And that random nugget of stupid actually segues nicely into the reason I liked this book so much. It's author, Jason Zimoman, is able to talk intellectually about what draws people to horror, specifically the New Horror of the late 1960s into the 70s. As he describes the work of classic horror directors like John Carpenter, William Friedkin, and Brian De Palma, he has a knack for discussing these films without looking down his nose at them like the majority film critics. At the same time, he also avoids the fanboy ravings that people like me would be prone to use. Whereas I'd be pointing out that most critics are stuck up douche bags and horror movies kick ass, Zinoman takes a very calm, scholarly approach to his topic.

Zinoman's inner fanboy does peek out subtly a few times, however, towards the end of the book as his tone shifts to one of wistful regret as he describes the horror movies followed the revolution of the 60s and 70s. He doesn't dismiss work in the 80s, 90s, and 00s entirely, but there's a sense that something about those movies just isn't the same. Even later work by the directors he discusses in the book is relegated to afterthought. I realize this is a book about a specific genre in a specific era, but when talking about Brian De Palma's later work, he briefly lists the gangster movies that De Palma made. The fact that these movies were Scarface and The Untouchables means absolutely nothing to Zimoman.

Another great aspect of the book is that it takes you through all the crap that these directors had to go through just to get these movies made. While reading about the ties that the production of The Texas Chainsaw Massacre had to both Texas politicians and the New York mob, I couldn't help but think what a dull story the making of Avatar must be. I guess it would go without saying that the stories about people breaking into Hollywood are more interesting than those who are thriving there, but Shock Value brings that comparison into focus.

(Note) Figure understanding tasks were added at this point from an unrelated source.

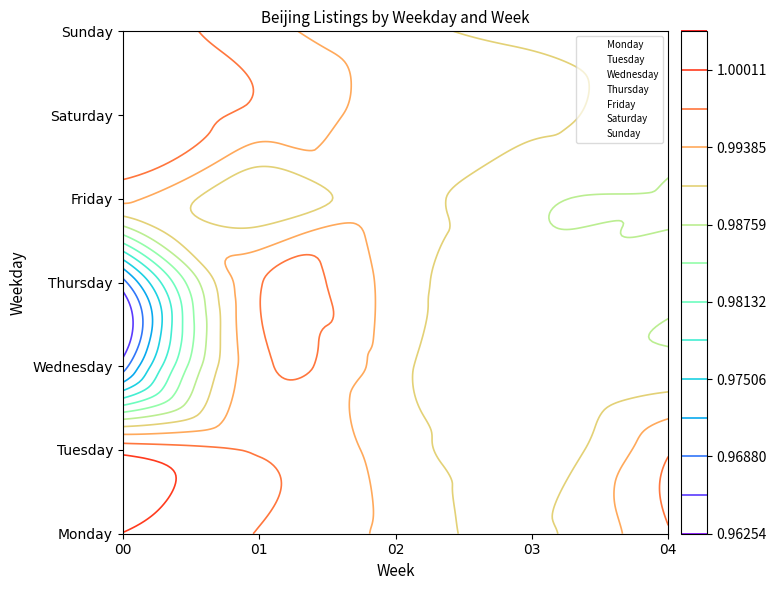

The value of Wednesday at 02 is 3. True or false?

False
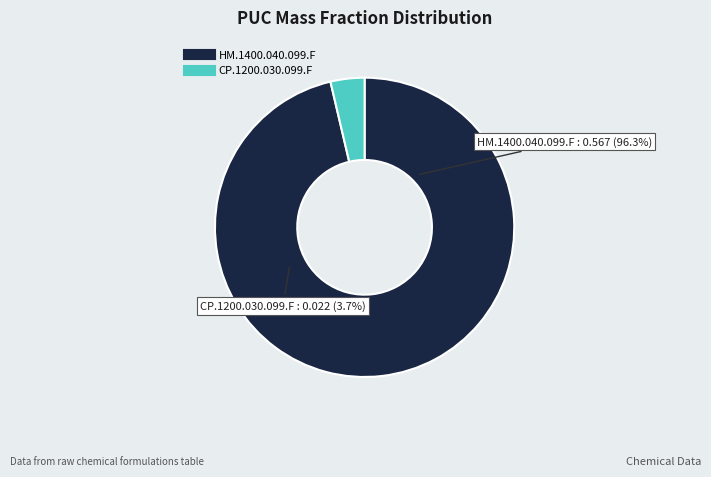

How much of the chart is everything except HM.1400.040.099.F?

3.7%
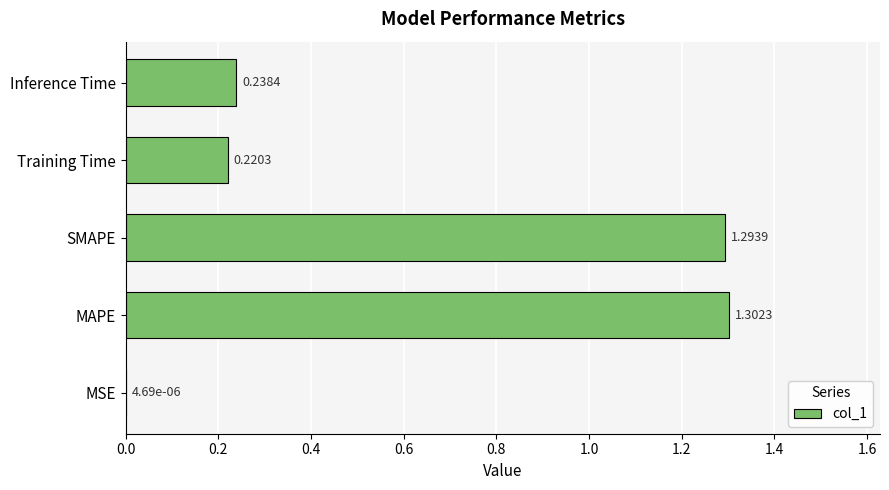

Where is the data nearest to the value 0?

MSE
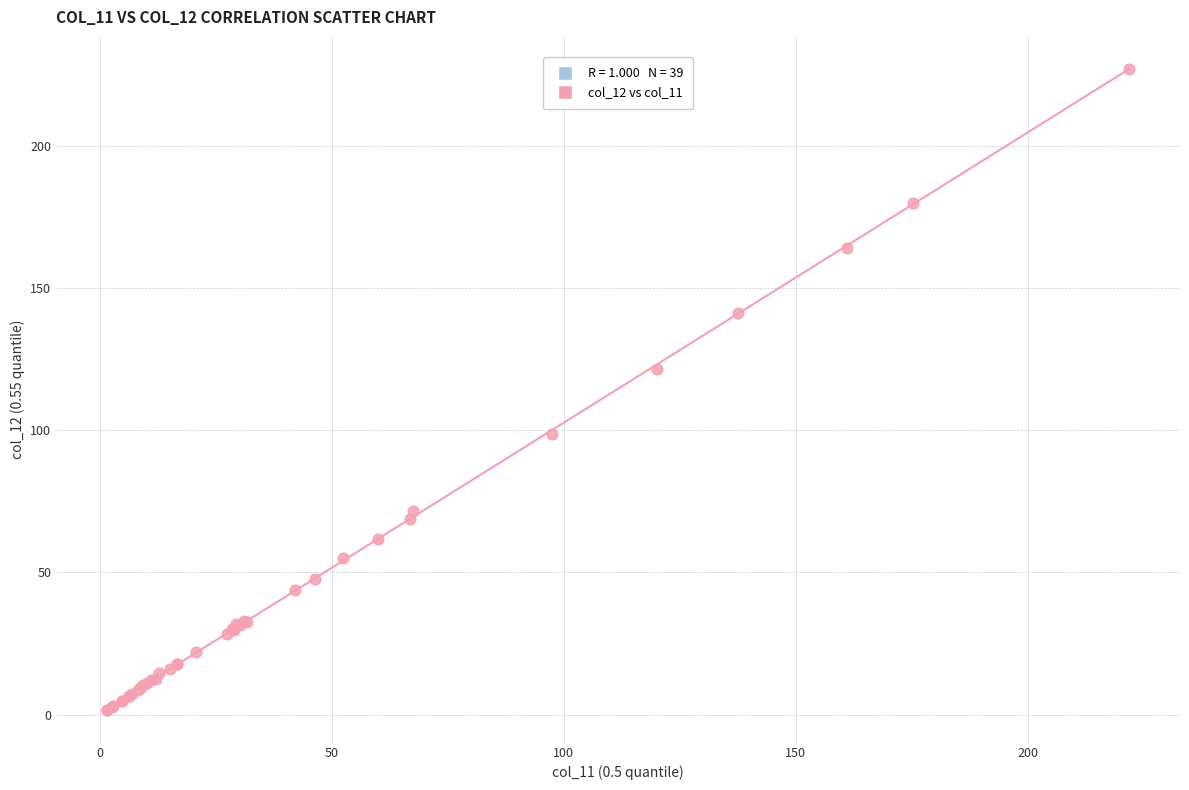

What Y value in the scatter plot is closest to 114?

121.7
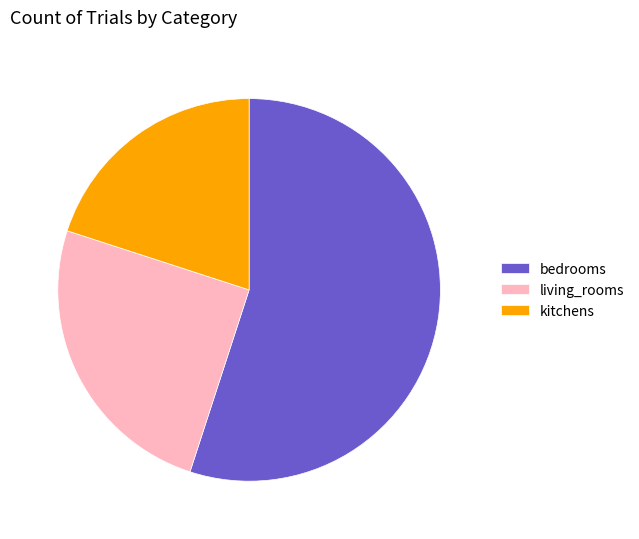

Count the number of slices in the pie.

3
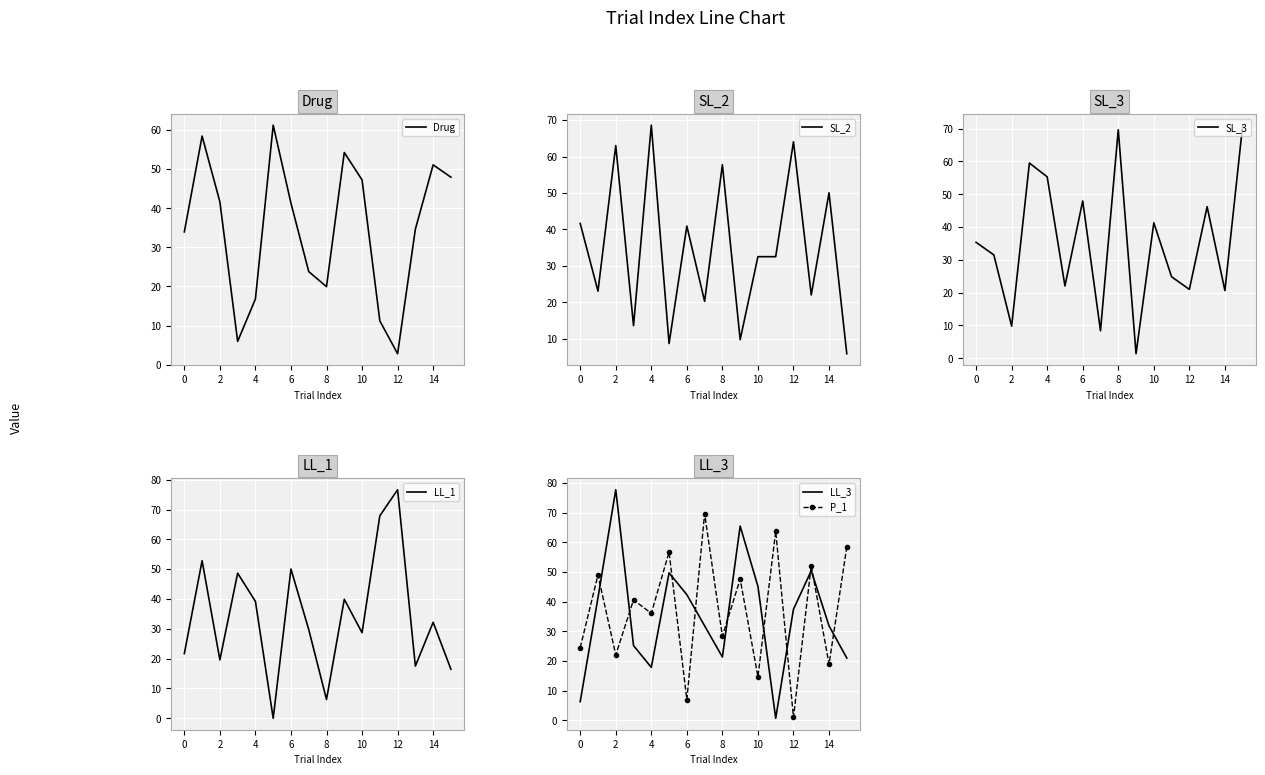

True or false: LL_3 has a value of 45.1 at 10.

True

Now, while I'm trying very hard to emulate Zimoman's scholarly approach to writing about horror, I must admit that the best thing about Shock Value for me is that Zimoman pointed out some cool horror flicks to watch. One of my secret shames is that I call myself a horror fan but I still haven't seen Night of the Living Dead or The Exorcist. I'm a child of 80s horror like Friday the 13th and Nightmare on Elm Street. But Zimoman has me excited to finally give the classics a shot, along with a number of other titles which, lucky me, are in Netflix's Watch Instantly selection. So check back in the future as I'll probably be sharing my thoughts on them in the coming weeks. And, yeah, I'll probably babble quite a bit.


  1. In its own right Scarface is a horror to watch them, but usually with my hands in front of my eyes when its time for the gore. Oh, and by the way glad you typed that "bastard of a title" at least once!

  2. I'd love to read that book--thanks for the heads up. Picking the best/scariest horror pic is probably harder than any other genre. But I think Night of the Living Dead is probably the most horrific (as opposed to horrible) movie ever made. For me The Exorcist doesn't stand the test of time. What was your opinion of The Boogens?

  3. Anonymous...well the damn title is just so long!

    Tom...I can honestly say I've never heard of The Boogens. Who made it?